Jayanta Roy-Chowdhury, M.D.The genetic disorder, alpha-1 antitrypsin (AAT) deficiency, is the most common potentially lethal hereditary disease among Caucasians, affecting an estimated 100,000 people in the United States and 3.4 million people worldwide. AAT is a protein made by the liver that is essential for lung health. In AAT deficiency, the liver produces a misshapen form of AAT that cannot enter the bloodstream and instead gets stuck inside liver cells, causing two major problems:
- AAT accumulates in the liver, leading to fibrosis (development of scar tissue) and liver failure;
- Too little AAT reaches the lungs, where it’s needed to rein in elastase, an enzyme produced by white blood cells. Elastase helps kill bacteria in the lungs, but uncontrolled elastase activity can damage lung tissue and lead to severe emphysema (chronic obstructive pulmonary disease).
In the study, Dr. Roy-Chowdhury and his colleagues tested cell therapy on transgenic mice whose liver cells (hepatocytes) had been engineered to produce mutant human AAT, resulting in liver fibrosis. When the mice were given infusions of hepatocytes harvested from the livers of healthy mice, the transplanted cells proliferated in the host liver, progressively replacing diseased hepatocytes. Most importantly, said Dr. Roy-Chowdhury, the transplanted cells reversed the fibrosis that had developed.
Immunofluorescent staining of liver two months after normal liver cells (green) were transplanted into a transgenic mouse model of alpha-1 antitrypsin disease. Red indicates the mutated protein that has accumulated in the host liver cells, and clusters of blue cells (concentrated in upper left) are the transplanted cells that have markedly proliferated. Current therapy for AAT deficiency consists of life-long injections of a genetically engineered version of AAT called Prolastin. “This very expensive therapy slows progression of the lung disease in some patients but does not have any beneficial effect on the liver disease,” said Dr. Roy-Chowdhury. The only other therapy for AAT deficiency is combined lung-liver transplantation, which is reserved for the sickest patients.
“These promising results in animals indicate that it may be worthwhile to investigate the usefulness of hepatocyte transplantation for AAT deficiency as well as a variety of other inherited liver-based disorders,” said Dr. Roy-Chowdhury.

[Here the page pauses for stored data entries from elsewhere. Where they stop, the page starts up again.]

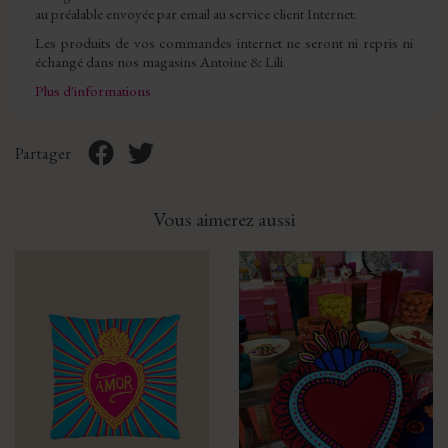
au préalable envoyée par email au service client Internet.
Les produits de vos commandes internet ne seront ni repris ni
échangé dans nos magasins Antoine & Lili.
Plus d'informations
Partager
Vous aimerez aussi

The title of the paper is “Spontaneous hepatic repopulation in transgenic mice expressing mutant human alpha 1-anti-trypsin by wildtype donor hepatocytes.” Other Einstein researchers involved in the study are Jianqiang Ding, M.D., Ph.D., Namita Roy-Chowdhury, Ph.D., Yesim Avsar, M.D., and Chandan Guha, M.B., B.S., Ph.D. The research was supported by the National Institutes of Health, the National Institute of Diabetes, Digestive and Kidney Diseases, the New York Stem Cell Foundation, the Oxalosis and Hyperoxaluria Foundation, and the United States Department of Defense.